> _ASSIGNED TASK_: Each entry below must be given again word for word, with no pictures.

> _RECORDED DATA_:
_ _ _ _
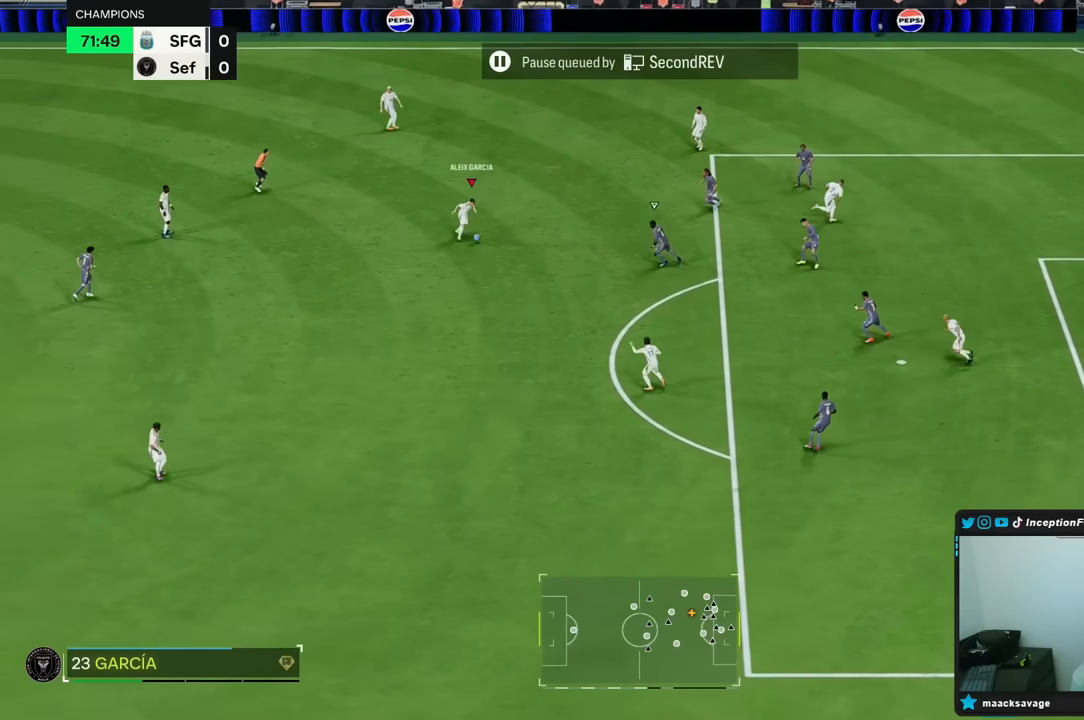
{"buttons": [], "left_stick": "down-right", "right_stick": "center", "events": [[83, "A", "up"], [283, "R1", "up"]]}
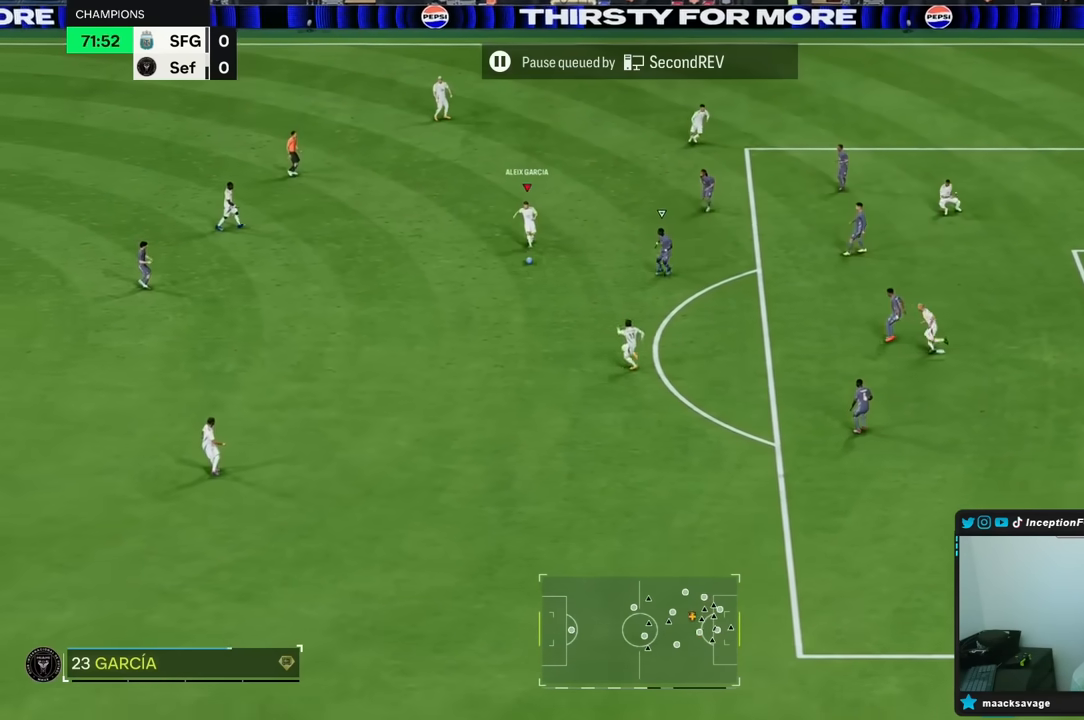
{"buttons": [], "left_stick": "down-right", "right_stick": "center", "events": []}
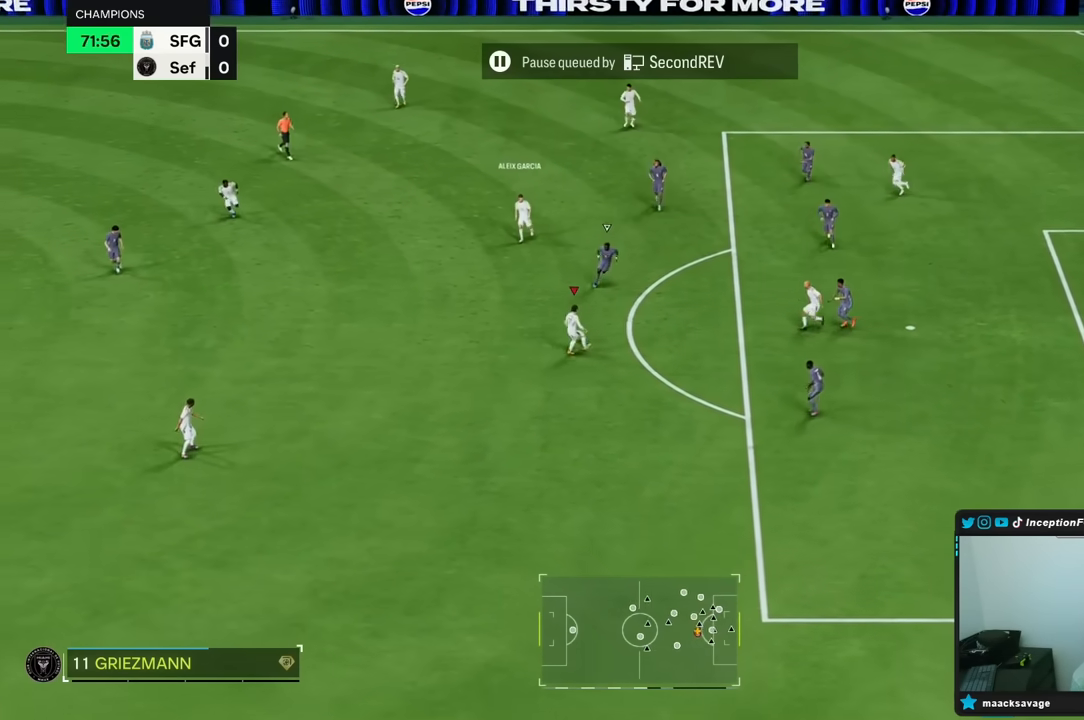
{"buttons": [], "left_stick": "up-right", "right_stick": "center", "events": [[117, "R1", "down"], [150, "A", "down"], [183, "left_stick", "right"], [217, "A", "up"], [333, "left_stick", "up-right"], [417, "R1", "up"]]}
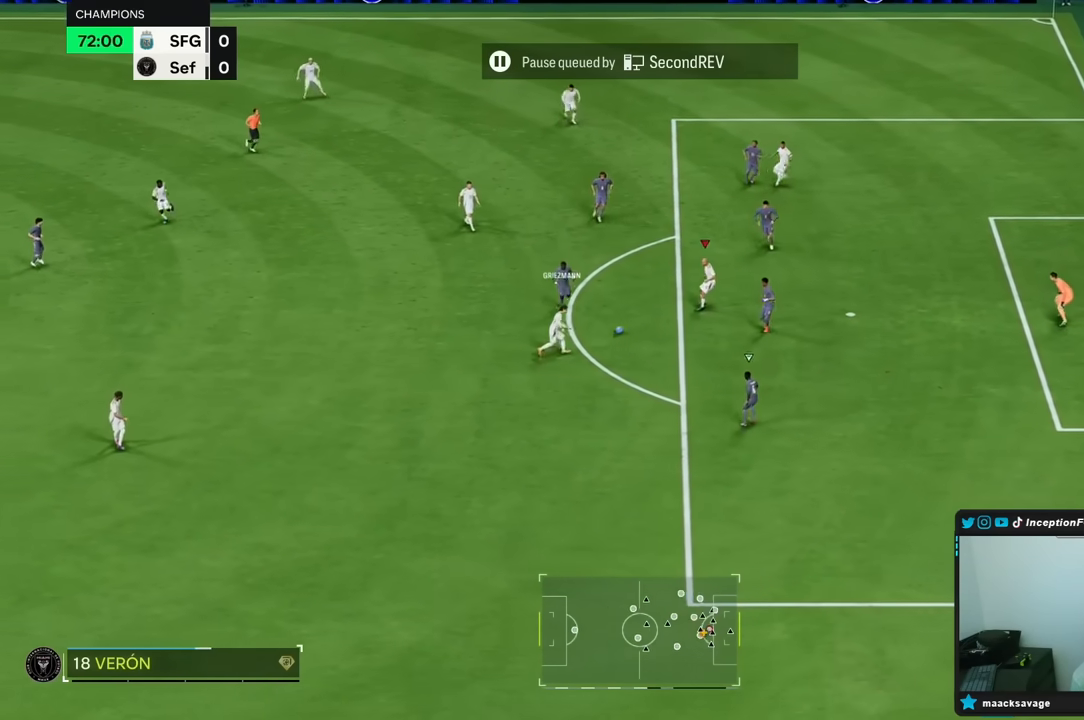
{"buttons": ["B"], "left_stick": "up-right", "right_stick": "center", "events": [[483, "B", "down"]]}
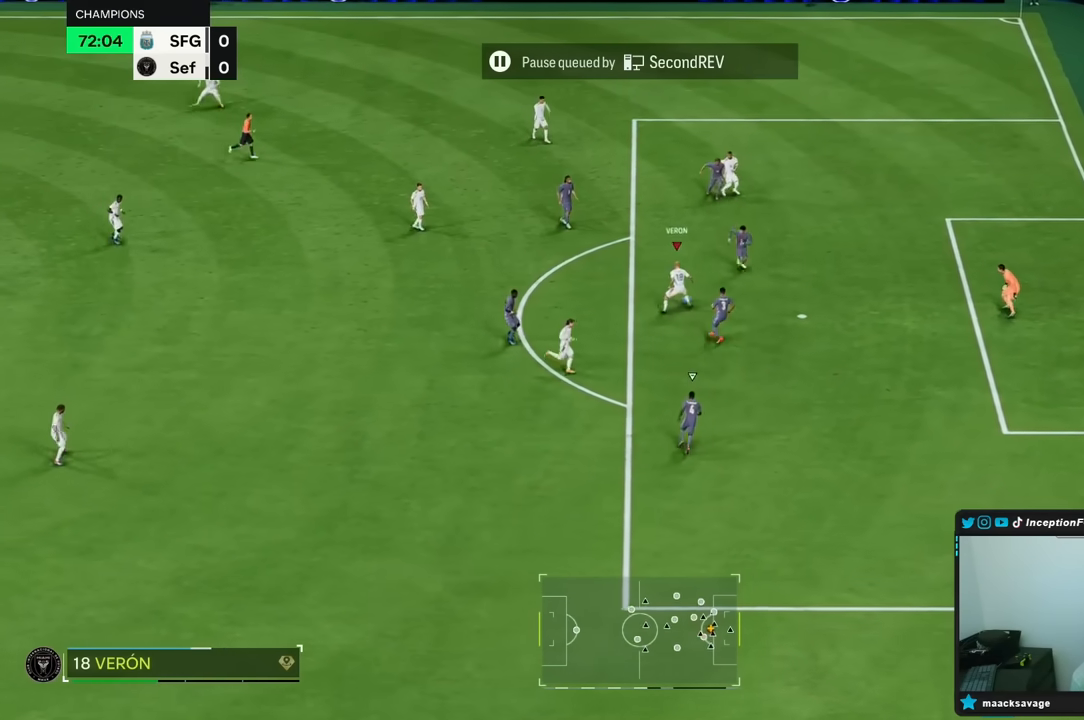
{"buttons": ["B"], "left_stick": "down-right", "right_stick": "center", "events": [[183, "left_stick", "down-right"], [217, "B", "up"], [483, "B", "down"]]}
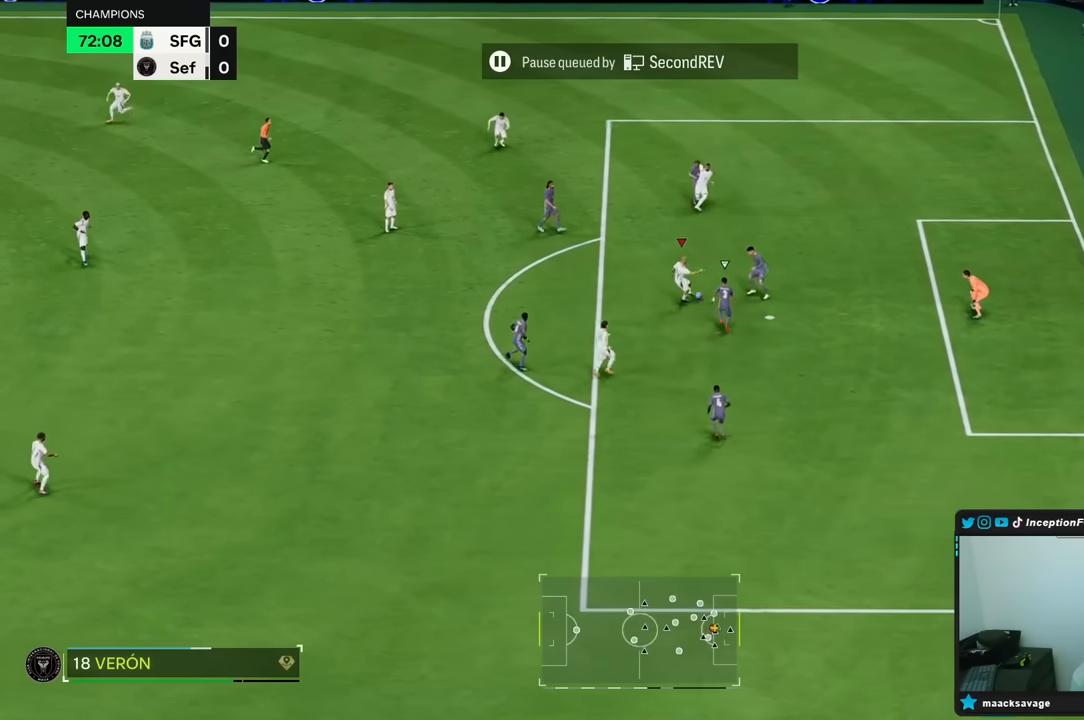
{"buttons": [], "left_stick": "center", "right_stick": "center", "events": [[100, "B", "up"], [317, "left_stick", "center"]]}
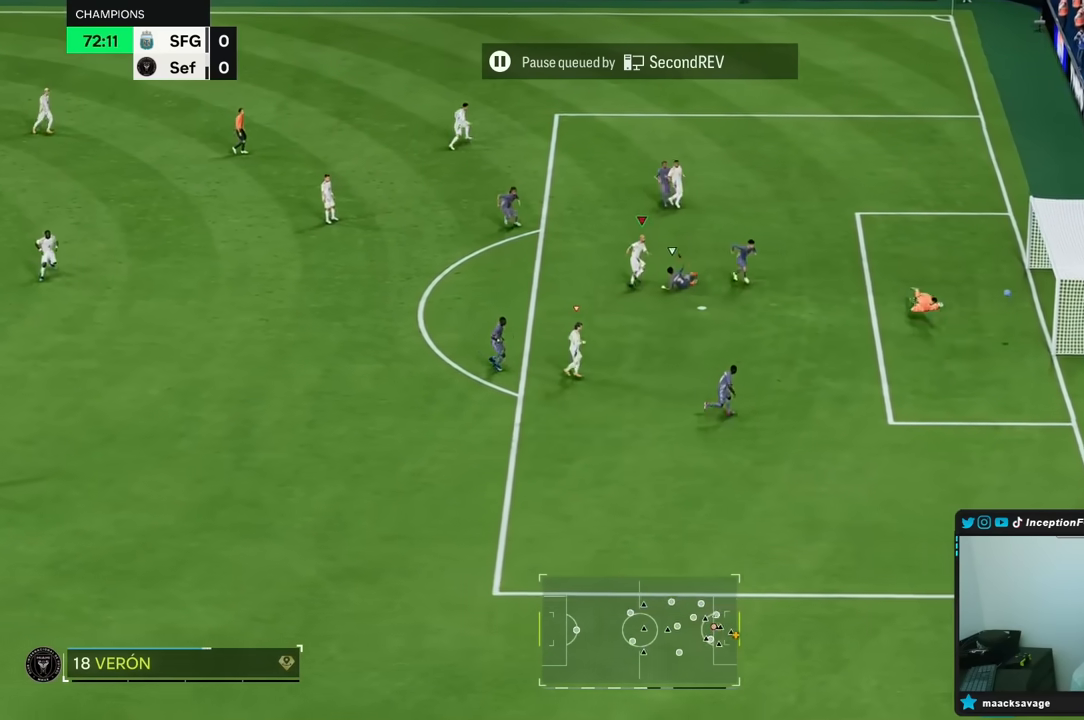
{"buttons": [], "left_stick": "center", "right_stick": "center", "events": []}
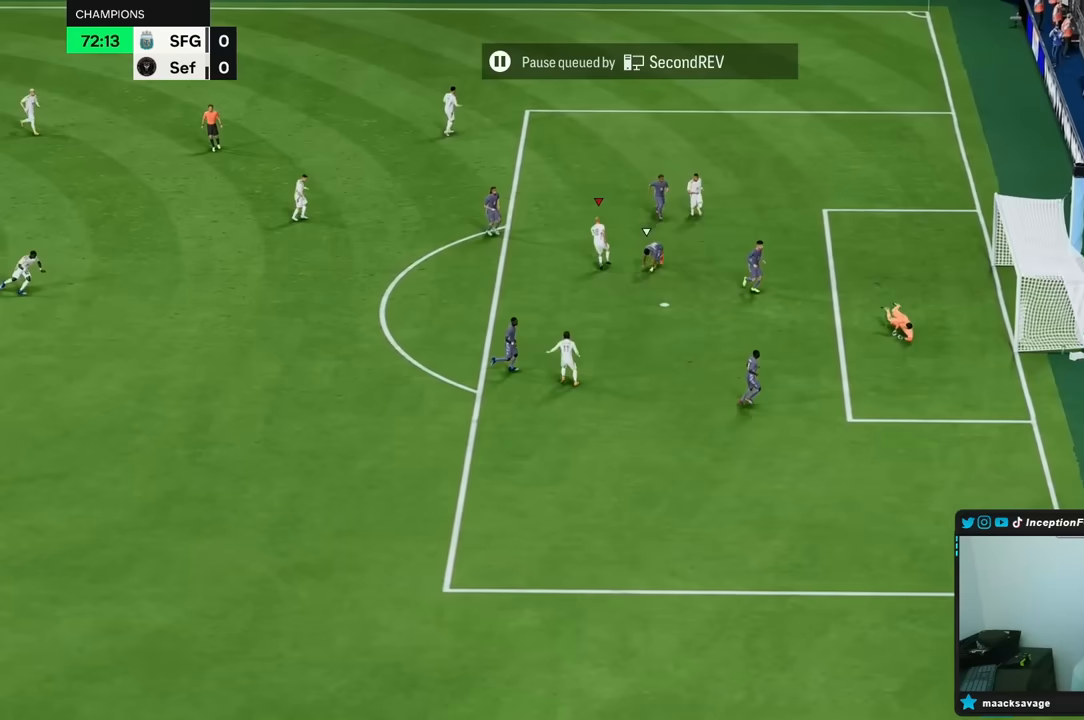
{"buttons": [], "left_stick": "center", "right_stick": "center", "events": []}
_ _ _ _
> _ANSWER BOX_:
{"buttons": [], "left_stick": "down-right", "right_stick": "center", "events": [[83, "A", "up"], [283, "R1", "up"]]}
{"buttons": [], "left_stick": "down-right", "right_stick": "center", "events": []}
{"buttons": [], "left_stick": "up-right", "right_stick": "center", "events": [[117, "R1", "down"], [150, "A", "down"], [183, "left_stick", "right"], [217, "A", "up"], [333, "left_stick", "up-right"], [417, "R1", "up"]]}
{"buttons": ["B"], "left_stick": "up-right", "right_stick": "center", "events": [[483, "B", "down"]]}
{"buttons": ["B"], "left_stick": "down-right", "right_stick": "center", "events": [[183, "left_stick", "down-right"], [217, "B", "up"], [483, "B", "down"]]}
{"buttons": [], "left_stick": "center", "right_stick": "center", "events": [[100, "B", "up"], [317, "left_stick", "center"]]}
{"buttons": [], "left_stick": "center", "right_stick": "center", "events": []}
{"buttons": [], "left_stick": "center", "right_stick": "center", "events": []}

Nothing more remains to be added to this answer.